Endothelial cell transition from a differentiated, quiescent phenotype to a migratory, proliferative phenotype is essential during angiogenesis. This transition is dependent on alterations in the balanced production of stimulatory and inhibitory factors, which normally keep angiogenesis in check. Activation of MAPK/ERKs is essential for endothelial cell migration and proliferation. However, its role in regulation of endothelial cell adhesive mechanisms requires further delineation. Here, we show that sustained activation of MAPK/ERKs results in disruption of cadherin-mediated cell-cell adhesion, down-regulation of PECAM-1 expression, and enhanced cell migration in microvascular endothelial cells. Expression of a constitutively active MEK-1 in mouse brain endothelial (bEND) cells resulted in down-regulation of VE-cadherin and catenins expression concomitant with down-regulation of PECAM-1 expression. In contrast, inhibition of MEK-1 restored parental morphology, cadherin/catenins expression and localization.

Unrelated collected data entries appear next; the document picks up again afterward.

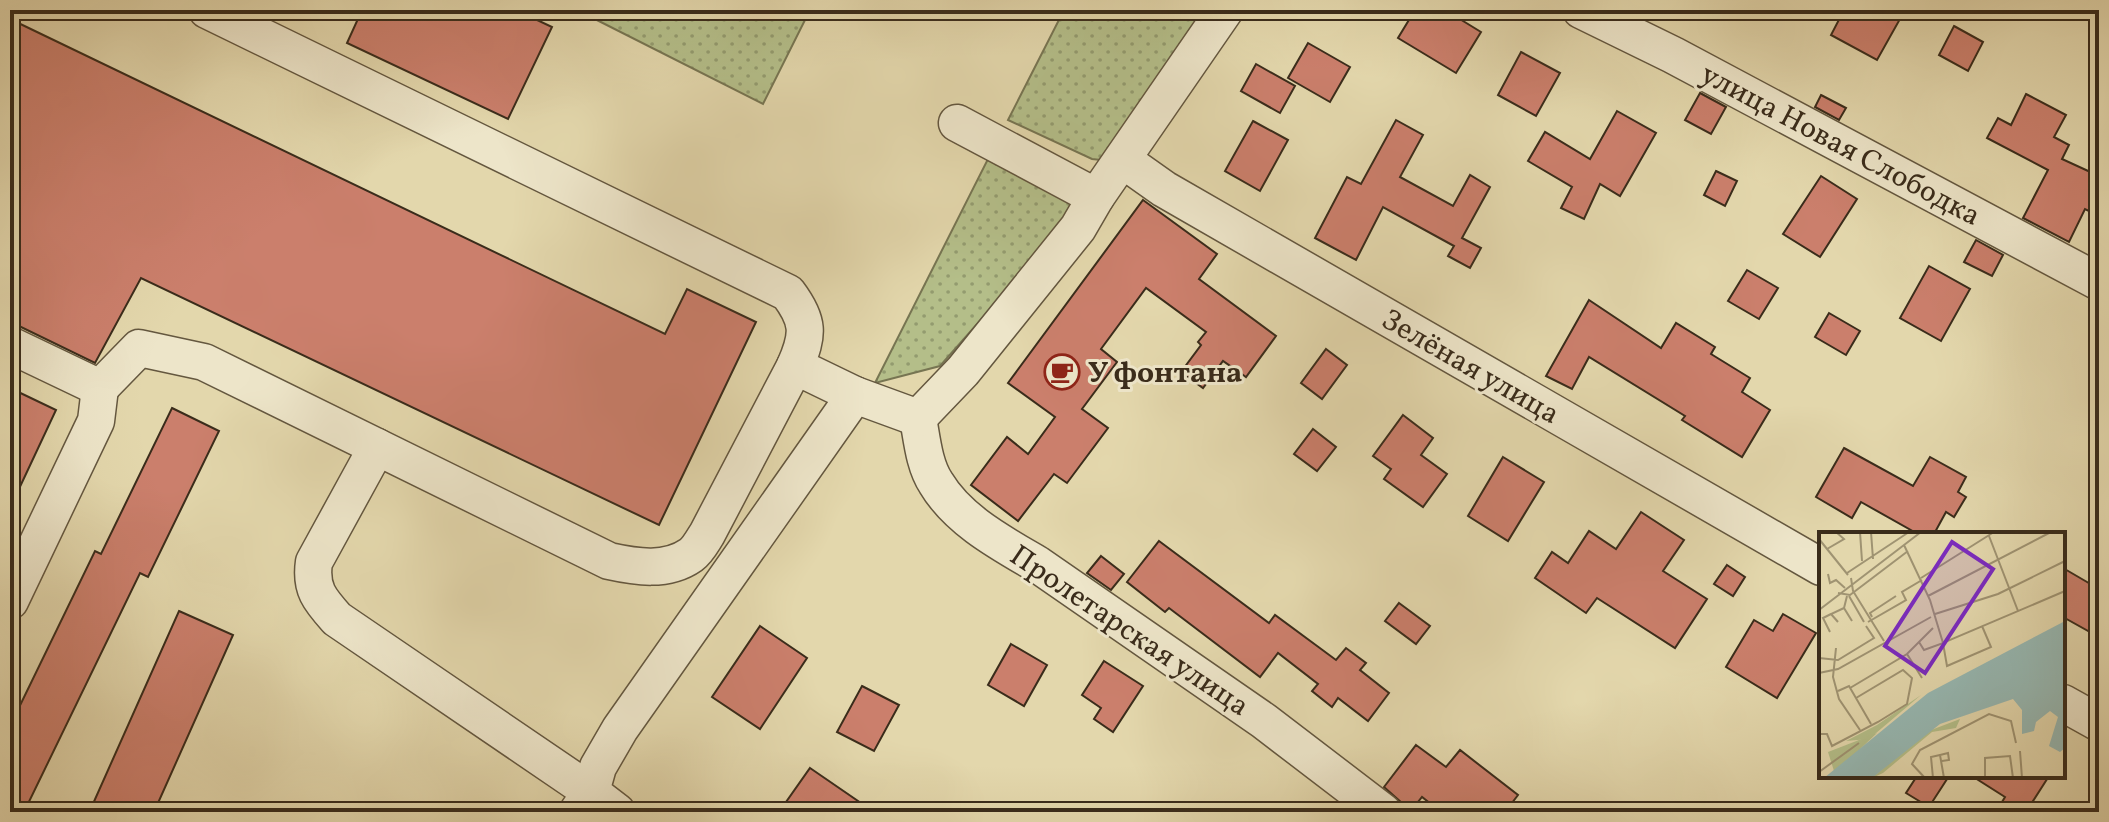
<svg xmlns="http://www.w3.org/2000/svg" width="2109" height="822" viewBox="0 0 2109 822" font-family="Vollkorn,serif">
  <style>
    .green { fill: url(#green-dots); stroke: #777552; stroke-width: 2 }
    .building { fill: #cb7f6c; stroke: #3a2c1b; stroke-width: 2 }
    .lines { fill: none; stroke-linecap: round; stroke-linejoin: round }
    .minor-casing { stroke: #64573f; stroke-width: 39 }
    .minor { stroke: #ede5c9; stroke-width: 36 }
    .labels { text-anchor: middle; stroke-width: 6; stroke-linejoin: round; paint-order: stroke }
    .street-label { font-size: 30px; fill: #3a2c1b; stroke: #ede5c9 }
    .poi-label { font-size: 30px; font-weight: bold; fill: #3a2c1b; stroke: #ede5c9; text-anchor: start }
    .inset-road { fill: none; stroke: #9f9372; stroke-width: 2 }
    .view { fill: #7b2cbf; fill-opacity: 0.15; stroke: #7b2cbf; stroke-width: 4 }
    .inset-edge { fill: none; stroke: #3a2c1b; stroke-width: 4 }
  </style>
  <defs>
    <pattern id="green-dots" width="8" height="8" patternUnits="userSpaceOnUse" patternTransform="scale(2)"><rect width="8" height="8" fill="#b4be89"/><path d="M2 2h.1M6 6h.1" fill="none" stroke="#939b6f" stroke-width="1.8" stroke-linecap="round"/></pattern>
  </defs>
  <rect width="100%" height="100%" fill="#e3d7ac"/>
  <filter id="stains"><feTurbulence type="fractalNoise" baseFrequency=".0025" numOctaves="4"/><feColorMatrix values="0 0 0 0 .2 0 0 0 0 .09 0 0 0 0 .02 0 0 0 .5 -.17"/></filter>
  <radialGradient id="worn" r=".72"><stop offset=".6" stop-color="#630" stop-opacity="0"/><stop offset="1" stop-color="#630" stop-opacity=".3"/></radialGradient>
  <g class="green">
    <polygon points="577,10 810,10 763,104"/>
    <polygon points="1064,10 1217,10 1101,160 1092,159 1008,120"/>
    <polygon points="991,153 1072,196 1071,218 940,366 875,383"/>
  </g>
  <g class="building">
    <polygon points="362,10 516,10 552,27 508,119 347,43"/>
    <polygon points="1415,10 1445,10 1481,32 1456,73 1398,38"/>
    <polygon points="1844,10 1905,10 1877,60 1831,35"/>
    <polygon points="10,19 665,334 687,289 756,322 659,525 141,278 95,363 19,326 10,324"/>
    <polygon points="1954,26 1983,42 1968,71 1939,55"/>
    <polygon points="1308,43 1350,67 1330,102 1288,78"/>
    <polygon points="1521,52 1560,73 1536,116 1498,95"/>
    <polygon points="1256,64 1295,86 1280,113 1241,91"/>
    <polygon points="1700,93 1726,107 1711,134 1685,120"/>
    <polygon points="2026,94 2066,115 2054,137 2069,145 2062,159 2099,176 2099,216 2085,209 2069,242 2023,218 2048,170 1987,138 1998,118 2011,125"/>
    <polygon points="1821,95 1846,108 1839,120 1815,107"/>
    <polygon points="1617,111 1656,133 1620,196 1600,184 1584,219 1561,208 1572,187 1528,161 1545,132 1590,159"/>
    <polygon points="1396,120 1423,135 1400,177 1453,206 1470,175 1490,187 1462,238 1481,248 1470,268 1448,256 1454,246 1383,207 1356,260 1315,238 1347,177 1361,184"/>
    <polygon points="1253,121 1288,140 1260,191 1225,171"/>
    <polygon points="1716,171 1737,181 1725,206 1704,195"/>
    <polygon points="1821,176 1857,199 1820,257 1783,234"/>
    <polygon points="1143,200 1217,254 1199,279 1276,336 1246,377 1223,361 1203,388 1181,372 1201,345 1198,342 1206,332 1146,288 1101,349 1117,362 1082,409 1108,428 1067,483 1054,474 1018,521 971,485 1007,437 1028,454 1055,417 1008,383"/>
    <polygon points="1976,240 2003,255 1992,276 1964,262"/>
    <polygon points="1929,266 1970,289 1941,341 1900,318"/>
    <polygon points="1747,270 1778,288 1759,319 1728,301"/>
    <polygon points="1589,300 1661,348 1676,323 1715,347 1711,354 1750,378 1742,392 1770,410 1742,457 1682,420 1685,416 1589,357 1572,389 1546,376"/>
    <polygon points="1829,313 1860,331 1846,355 1815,337"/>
    <polygon points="1326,349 1347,365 1322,399 1301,383"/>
    <polygon points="10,388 56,410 10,508"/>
    <polygon points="172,408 219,431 148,577 140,573 24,812 10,812 10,726 95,551 101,554"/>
    <polygon points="1403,415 1433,438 1421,455 1447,474 1423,507 1384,479 1391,469 1373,456"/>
    <polygon points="1313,429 1336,447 1317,471 1294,454"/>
    <polygon points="1844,448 1913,486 1930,457 1966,477 1958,492 1966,497 1954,517 1946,512 1934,534 1918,534 1861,502 1852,518 1816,497"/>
    <polygon points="1503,457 1544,482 1508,541 1468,516"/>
    <polygon points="1641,512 1684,540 1663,571 1707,599 1675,648 1597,598 1586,613 1535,578 1552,552 1568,563 1589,531 1616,549"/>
    <polygon points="1159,541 1269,623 1275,615 1336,660 1346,648 1366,663 1360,670 1389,693 1368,721 1338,698 1332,707 1312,691 1318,684 1278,653 1260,677 1169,608 1165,612 1127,582"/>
    <polygon points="1101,556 1124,574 1111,590 1087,573"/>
    <polygon points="1727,565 1745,577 1733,596 1714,584"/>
    <polygon points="2063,568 2099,589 2099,637 2063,617"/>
    <polygon points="1399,603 1430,626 1416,644 1385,621"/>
    <polygon points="179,611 233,635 154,812 106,812 92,806"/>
    <polygon points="1783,614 1816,633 1777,698 1726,667 1754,620 1773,631"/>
    <polygon points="760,626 807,658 760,729 712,697"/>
    <polygon points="1011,644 1047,665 1024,706 988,685"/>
    <polygon points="1104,661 1143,686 1113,732 1094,719 1101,708 1082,695"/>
    <polygon points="862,686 899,705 874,751 837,732"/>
    <polygon points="1416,745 1446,767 1460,750 1518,795 1505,812 1441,812 1422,797 1410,812 1404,812 1402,803 1384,787"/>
    <polygon points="810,768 874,812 779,812"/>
    <polygon points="1917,776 1949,776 1929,807 1906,793"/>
    <polygon points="1972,776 2049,776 2026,812 1996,812 2005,797"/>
  </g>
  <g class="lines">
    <defs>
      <g id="minor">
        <path d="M 207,10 L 788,293 C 809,321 809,334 795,366 L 855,395"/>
        <polyline points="1581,10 1673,55 2099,282"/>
        <polyline points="957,123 1096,197"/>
        <polyline points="1123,160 1164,189 1821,567"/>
        <path d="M 10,345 L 100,388 L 139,348 L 204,362 L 609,561 C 636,567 667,572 691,555 C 698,550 703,540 707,534 L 795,366"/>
        <path d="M 918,418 C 922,439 924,465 936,483 C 958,520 1001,543 1037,564 L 1264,721 L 1383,812"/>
        <polyline points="918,418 963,371 1078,228 1096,197 1225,10"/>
        <path d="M 377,447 L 314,562 C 310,589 320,600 337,619 L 591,792 L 578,811"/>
        <polyline points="10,601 96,421 100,388"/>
        <polyline points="2063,703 2099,723"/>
        <polyline points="617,812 591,792 598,767 620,729 855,395 918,418"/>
      </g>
    </defs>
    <use href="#minor" class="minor-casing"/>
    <use href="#minor" class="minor"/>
  </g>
  <defs>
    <symbol id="cafe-ring" viewBox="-11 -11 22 22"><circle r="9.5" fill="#ede5c9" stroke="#8f2418" stroke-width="1.5"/><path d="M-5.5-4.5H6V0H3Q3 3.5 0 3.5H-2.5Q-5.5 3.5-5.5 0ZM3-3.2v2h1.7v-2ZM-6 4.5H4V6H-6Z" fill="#8f2418"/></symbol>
  </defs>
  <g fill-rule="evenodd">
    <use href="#cafe-ring" x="1042" y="352" width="40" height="40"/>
  </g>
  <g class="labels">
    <g class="street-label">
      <text transform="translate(1841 144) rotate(28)" y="10">улица Новая Слободка</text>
      <text transform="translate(1471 366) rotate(30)" y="10">Зелёная улица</text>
      <text transform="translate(1130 630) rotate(34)" y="10">Пролетарская улица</text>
    </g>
    <g class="poi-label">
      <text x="1088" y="382">У фонтана</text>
    </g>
  </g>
  <g transform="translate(1819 532)">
    <rect width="246" height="246" fill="#e3d7ac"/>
    <path d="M 58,201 L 38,220 L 15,239 L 9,220 Z" fill="#b4be89"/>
    <path d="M 102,163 L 50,207 L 27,209 L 58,193 ZM 141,187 L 137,196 L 113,200 L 64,241 L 53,246 L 107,200 Z" fill="#b4be89"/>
    <path d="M 246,89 L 246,216 L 241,220 L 230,214 L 239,185 L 231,179 L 217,190 L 215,199 L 203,202 L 203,178 L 194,167 L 121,192 L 53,246 L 5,246 L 109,161 Z" fill="#97b8b2"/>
    <path class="inset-road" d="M 41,0 L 43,29M 52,0 L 54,27M 170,4 L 199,79M 0,7 L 29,43M 85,13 L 111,68 L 124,111 L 246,59M 8,17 L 25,7 L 17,0M 28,41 L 90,0M 9,42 L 11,51 L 17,48 L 26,56M 32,46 L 34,59 L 65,109M 102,46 L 175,0M 19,61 L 31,63 L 89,19M 28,64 L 25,76 L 33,89M 30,64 L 45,90M 109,64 L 232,0M 0,78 L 102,0M 116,82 L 179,62 L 246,29M 53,85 L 51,81 L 77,64M 19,90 L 12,82 L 25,76M 49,90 L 87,68 L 83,60 L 103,48M 11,100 L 4,86 L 12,82M 100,110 L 105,118 L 124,111 L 128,134 L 172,115 L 163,94M 17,116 L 14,145 L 20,167 L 41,198M 88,122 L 103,146M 0,126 L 19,128 L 55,106 L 47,94M 0,141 L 19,137 L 112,85M 31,156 L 88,122 L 114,96M 19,159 L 30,154 L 52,192M 0,202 L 8,202 L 13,214 L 59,190 L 88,172 L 93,146 L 84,138 L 37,166M 201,219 L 203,246M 123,229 L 130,228 L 129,221 L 121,223 L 125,246M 0,240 L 40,211M 106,246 L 93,232 L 101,218 L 170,182 L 192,189 L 197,211M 114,246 L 112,225 L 121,223M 166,246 L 166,226 L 191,224 L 194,246"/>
    <path class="view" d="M 133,10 L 174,37 L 106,141 L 66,114 Z"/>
    <rect width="246" height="246" class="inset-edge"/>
  </g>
  <rect width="2109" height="822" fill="none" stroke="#e3d7ac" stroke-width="40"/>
  <rect x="12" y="12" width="2085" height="798" fill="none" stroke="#3a2c1b" stroke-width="4"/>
  <rect x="20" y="20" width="2069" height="782" fill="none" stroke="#3a2c1b" stroke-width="2"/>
  <rect width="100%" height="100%" filter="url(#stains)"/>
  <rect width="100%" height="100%" fill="url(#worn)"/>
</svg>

These data are further supported by our observation that sustained activation of MAPK/ERKs in phorbol myristate acetate incubated HUVEC lead to disruption of cadherin-mediate cell-cell interactions and enhanced capillary formation on Matrigel. Thus, sustained activation of MAPK/ERKs plays an important role in disruption of cell-cell adhesion and migration of endothelial cells.